Кроме того, благодаря поездке я впервые оказался на берегу Средиземного моря. Мне кажется, что с той минуты я немного лучше стал понимать Геродота. Образ его мысли, его любознательность, то, как он видел мир.
Якорь
Мы не расстаемся со Средиземным морем, морем Геродота, но теперь мы в его восточной части, там, где Европа встречается с Азией, где обе части света соединяются друг с другом цепью солнечных островов, которые своими тихими, спокойными заливами так и манят мореплавателей причалить и отдохнуть.
Предводитель персов Мардоний покинул зимние квартиры в Фессалии и отправляется на юг, спешно ведет свою армию на Афины. Когда же он подходит к городу, он не застает в нем его жителей. Афины разрушены и пусты. Население покинуло город, спряталось на Саламине. Он посылает туда своего человека, некоего Мурихида, снова предложить афинянам сдаться без борьбы и признать царя Ксеркса своим владыкой.
Мурихид делает это предложение высшей афинской власти — совету пятисот, а к дебатам, разгоревшимся в собрании, тем временем прислушивается афинская толпа. Все слышат, как слово берет один из членов совета по имени Ликид; он говорит, что лучше было бы принять мирные предложения Мардония и как-нибудь договориться с персами[33]. Услышав это, афиняне взорвались гневом, обступили Ликида и побили его камнями.
Задержимся немного на этой сцене.
Мы в демократической Греции, гордой свободой слова и свободой мысли. И вот один из граждан публично высказывает свое мнение. Тут же раздается крик! Ликид просто забыл, что идет война, а если война, то все демократические свобода, свободу слова отбрасывают в сторону. Потому что война идет по другим, своим собственным законам, сводя весь перечень принципов к одному, основному и исключительному: любой ценой победить!
И когда Ликид закончил свое выступление, его сразу умертвили. Можно представить, сколь возбужденной, разгневанной и нервной была слушавшая его толпа. Этим людям персидская армия наступала на пятки, они потеряли уже полстраны, потеряли свой город. В том месте, где шли заседания совета и толклись любопытные, не было недостатка в камнях. Греция вообще каменистая страна, камня здесь много. Все по нему ходят, достаточно только нагнуться. Именно это и происходит!
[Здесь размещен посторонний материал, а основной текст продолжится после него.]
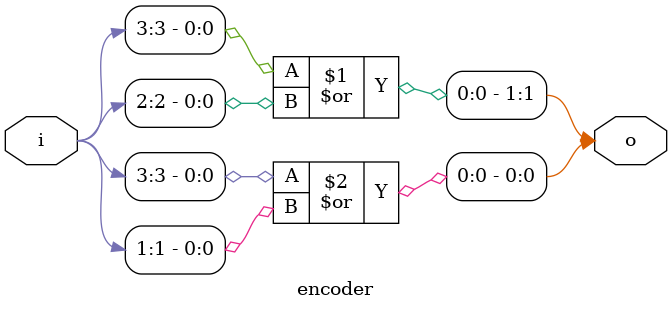
<source format=v>
module encoder (i,o);
input [3:0] i;
output [1:0] o;

or(o[1],i[3],i[2]);
or(o[0],i[3],i[1]);
endmodule

</source>
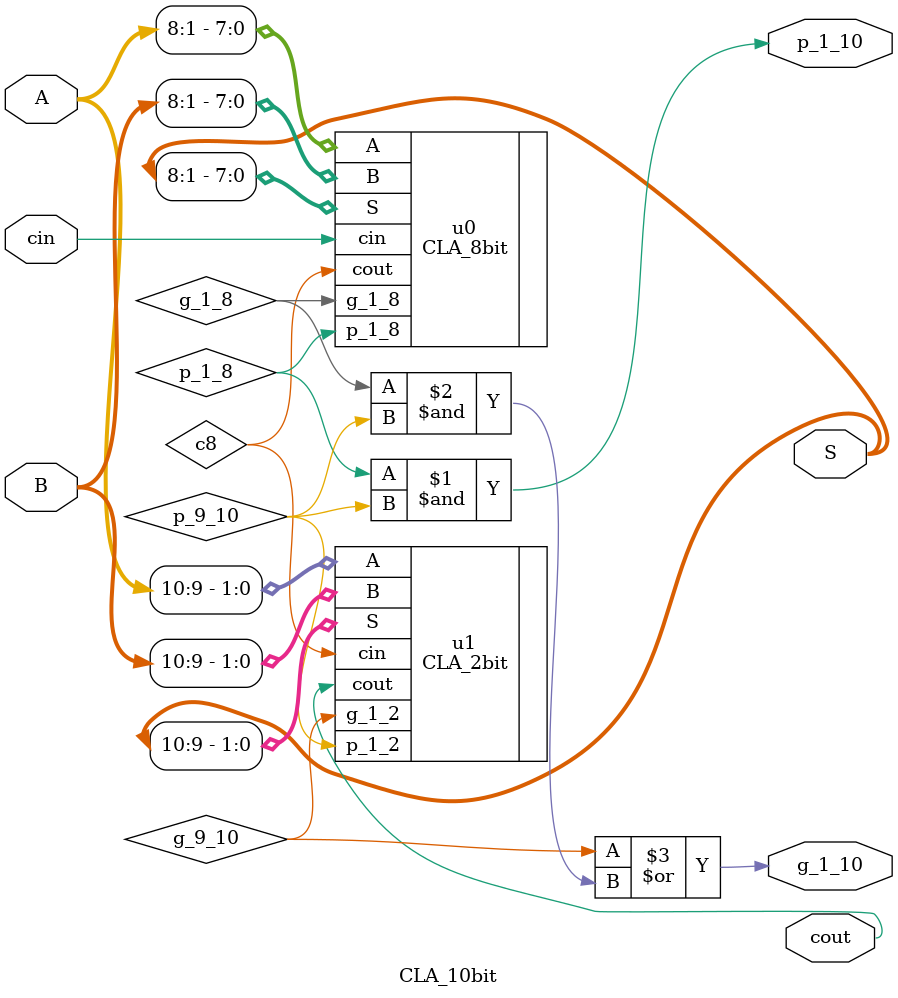
<source format=v>
module CLA_10bit #(
    parameter width=10
)(
    input wire [width:1] A,
    input wire [width:1] B,
    input wire cin,
    output wire [width:1] S,
    output wire cout,
    output wire p_1_10,
    output wire g_1_10
);

    wire c8;
    wire p_1_8, g_1_8;
    wire p_9_10, g_9_10;

    CLA_8bit #(.width(8)) u0 (
        .A(A[8:1]),
        .B(B[8:1]),
        .cin(cin),
        .S(S[8:1]),
        .cout(c8),
        .p_1_8(p_1_8),
        .g_1_8(g_1_8)
    );
    CLA_2bit #(.width(2)) u1 (
        .A(A[10:9]),
        .B(B[10:9]),
        .cin(c8),
        .S(S[10:9]),
        .cout(cout),
        .p_1_2(p_9_10),
        .g_1_2(g_9_10)
    );
    assign p_1_10 = p_1_8 & p_9_10;
    assign g_1_10 = g_9_10|(g_1_8&p_9_10);
endmodule

</source>
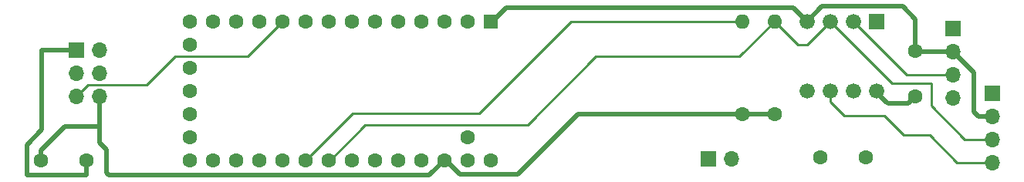
<source format=gbr>
G04 #@! TF.GenerationSoftware,KiCad,Pcbnew,(5.1.4)-1*
G04 #@! TF.CreationDate,2019-09-06T16:55:32+02:00*
G04 #@! TF.ProjectId,DNMS,444e4d53-2e6b-4696-9361-645f70636258,0.9.0*
G04 #@! TF.SameCoordinates,Original*
G04 #@! TF.FileFunction,Copper,L2,Bot*
G04 #@! TF.FilePolarity,Positive*
%FSLAX46Y46*%
G04 Gerber Fmt 4.6, Leading zero omitted, Abs format (unit mm)*
G04 Created by KiCad (PCBNEW (5.1.4)-1) date 2019-09-06 16:55:32*
%MOMM*%
%LPD*%
G04 APERTURE LIST*
%ADD10C,1.600000*%
%ADD11R,1.600000X1.600000*%
%ADD12O,1.700000X1.700000*%
%ADD13R,1.700000X1.700000*%
%ADD14R,1.676400X1.676400*%
%ADD15C,1.676400*%
%ADD16O,1.600000X1.600000*%
%ADD17C,0.500000*%
%ADD18C,0.250000*%
G04 APERTURE END LIST*
D10*
X153412200Y-91770200D03*
X148412200Y-91770200D03*
D11*
X112242600Y-76809600D03*
D10*
X109702600Y-76809600D03*
X107162600Y-76809600D03*
X104622600Y-76809600D03*
X102082600Y-76809600D03*
X99542600Y-76809600D03*
X97002600Y-76809600D03*
X94462600Y-76809600D03*
X91922600Y-76809600D03*
X89382600Y-76809600D03*
X86842600Y-76809600D03*
X84302600Y-76809600D03*
X81762600Y-76809600D03*
X109702600Y-89509600D03*
X112242600Y-92049600D03*
X109702600Y-92049600D03*
X107162600Y-92049600D03*
X104622600Y-92049600D03*
X102082600Y-92049600D03*
X99542600Y-92049600D03*
X97002600Y-92049600D03*
X94462600Y-92049600D03*
X91922600Y-92049600D03*
X89382600Y-92049600D03*
X86842600Y-92049600D03*
X84302600Y-92049600D03*
X81762600Y-92049600D03*
X79222600Y-76809600D03*
X79222600Y-79349600D03*
X79222600Y-81889600D03*
X79222600Y-92049600D03*
X79222600Y-89509600D03*
X79222600Y-86969600D03*
X79222600Y-84429600D03*
D12*
X69342000Y-85090000D03*
X66802000Y-85090000D03*
X69342000Y-82550000D03*
X66802000Y-82550000D03*
X69342000Y-80010000D03*
D13*
X66802000Y-80010000D03*
D10*
X158827800Y-80037600D03*
X158827800Y-85037600D03*
X67915800Y-92100400D03*
X62915800Y-92100400D03*
D12*
X167286000Y-92302000D03*
X167286000Y-89762000D03*
X167286000Y-87222000D03*
D13*
X167286000Y-84682000D03*
D12*
X162968000Y-85190000D03*
X162968000Y-82650000D03*
X162968000Y-80110000D03*
D13*
X162968000Y-77570000D03*
D12*
X138684000Y-91948000D03*
D13*
X136144000Y-91948000D03*
D14*
X154586000Y-76808000D03*
D15*
X152046000Y-76808000D03*
X149506000Y-76808000D03*
X146966000Y-76808000D03*
X146966000Y-84428000D03*
X149506000Y-84428000D03*
X152046000Y-84428000D03*
X154586000Y-84428000D03*
D16*
X139854000Y-76808000D03*
D10*
X139854000Y-86968000D03*
D16*
X143410000Y-76808000D03*
D10*
X143410000Y-86968000D03*
D17*
X112402620Y-76808000D02*
X113926620Y-75284000D01*
X145442000Y-75284000D02*
X146966000Y-76808000D01*
X113926620Y-75284000D02*
X145442000Y-75284000D01*
X146966000Y-76808000D02*
X148612990Y-75161010D01*
D18*
X161792000Y-80110000D02*
X163222000Y-80110000D01*
D17*
X165762000Y-87222000D02*
X167286000Y-87222000D01*
X165254000Y-86714000D02*
X165762000Y-87222000D01*
X162968000Y-80110000D02*
X165254000Y-82396000D01*
X165254000Y-82396000D02*
X165254000Y-86714000D01*
D18*
X158900200Y-80110000D02*
X158827800Y-80037600D01*
D17*
X162968000Y-80110000D02*
X158900200Y-80110000D01*
X158827800Y-76562020D02*
X157426790Y-75161010D01*
X158827800Y-80037600D02*
X158827800Y-76562020D01*
X157426790Y-75161010D02*
X148612990Y-75161010D01*
X66802000Y-80010000D02*
X62992000Y-80010000D01*
X62992000Y-80010000D02*
X62992000Y-88722200D01*
X62992000Y-88722200D02*
X61333410Y-90380790D01*
X61333410Y-90380790D02*
X61333410Y-93724990D01*
X61333410Y-93724990D02*
X67868800Y-93724990D01*
X67915800Y-93677990D02*
X67915800Y-92100400D01*
X67868800Y-93724990D02*
X67915800Y-93677990D01*
D18*
X138722630Y-86968000D02*
X139854000Y-86968000D01*
D17*
X139854000Y-86968000D02*
X143410000Y-86968000D01*
X108846620Y-93572000D02*
X107322620Y-92048000D01*
X115216000Y-93572000D02*
X108846620Y-93572000D01*
X139103630Y-86968000D02*
X121820000Y-86968000D01*
X121820000Y-86968000D02*
X115216000Y-93572000D01*
X158027801Y-85837599D02*
X158827800Y-85037600D01*
X158027599Y-85837599D02*
X158027801Y-85837599D01*
X155856000Y-85825000D02*
X157888000Y-85825000D01*
X154459000Y-84428000D02*
X155729000Y-85698000D01*
X62915800Y-90969030D02*
X62915800Y-92100400D01*
X65492830Y-88392000D02*
X62915800Y-90969030D01*
X69342000Y-85090000D02*
X69342000Y-88392000D01*
X69342000Y-88392000D02*
X65492830Y-88392000D01*
X105522210Y-93689990D02*
X107162600Y-92049600D01*
X70321990Y-93689990D02*
X105522210Y-93689990D01*
X70104000Y-93472000D02*
X70321990Y-93689990D01*
X70104000Y-90932000D02*
X70104000Y-93472000D01*
X69342000Y-90170000D02*
X70104000Y-90932000D01*
X69342000Y-88392000D02*
X69342000Y-90170000D01*
D18*
X157888000Y-82650000D02*
X163222000Y-82650000D01*
X152046000Y-76808000D02*
X157888000Y-82650000D01*
X166083919Y-92302000D02*
X167286000Y-92302000D01*
X149506000Y-84428000D02*
X149506000Y-85613393D01*
X97067700Y-86904500D02*
X91922600Y-92049600D01*
X110961500Y-86904500D02*
X97067700Y-86904500D01*
X139854000Y-76808000D02*
X121058000Y-76808000D01*
X121058000Y-76808000D02*
X110961500Y-86904500D01*
X149506000Y-85613393D02*
X151053800Y-87161193D01*
X151053800Y-87161193D02*
X155410993Y-87161193D01*
X155410993Y-87161193D02*
X157556200Y-89306400D01*
X157556200Y-89306400D02*
X160401000Y-89306400D01*
X163396600Y-92302000D02*
X167286000Y-92302000D01*
X160401000Y-89306400D02*
X163396600Y-92302000D01*
X143410000Y-76808000D02*
X145950000Y-79348000D01*
X146966000Y-79348000D02*
X149506000Y-76808000D01*
X145950000Y-79348000D02*
X146966000Y-79348000D01*
X167286000Y-89762000D02*
X164238000Y-89762000D01*
X149506000Y-76808000D02*
X156287800Y-83589800D01*
X156287800Y-83589800D02*
X160580400Y-83589800D01*
X160580400Y-86104400D02*
X164238000Y-89762000D01*
X160580400Y-83589800D02*
X160580400Y-86104400D01*
X98490611Y-88180009D02*
X94622620Y-92048000D01*
X116289991Y-88180009D02*
X98490611Y-88180009D01*
X139536500Y-80681500D02*
X123788500Y-80681500D01*
X143410000Y-76808000D02*
X139536500Y-80681500D01*
X123788500Y-80681500D02*
X116289991Y-88180009D01*
X85572600Y-80619600D02*
X89382600Y-76809600D01*
X77647800Y-80619600D02*
X85572600Y-80619600D01*
X74472800Y-83794600D02*
X77647800Y-80619600D01*
X66802000Y-85090000D02*
X68097400Y-83794600D01*
X68097400Y-83794600D02*
X74472800Y-83794600D01*
M02*

</source>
Каждый берет из-под ног камень и бросает в Лики-да. Он, видимо, поначалу в ужасе кричит, а потом, обливаясь кровью, стонет от боли, свертывается в комок, хрипит, молит о милосердии. Все напрасно! Рассвирепевшая толпа в безумии, она уже не слышит, не думает, не в состоянии остановиться. Она остынет, только когда забросает Ликида камнями, превратит в месиво, заставит замолчать навсегда.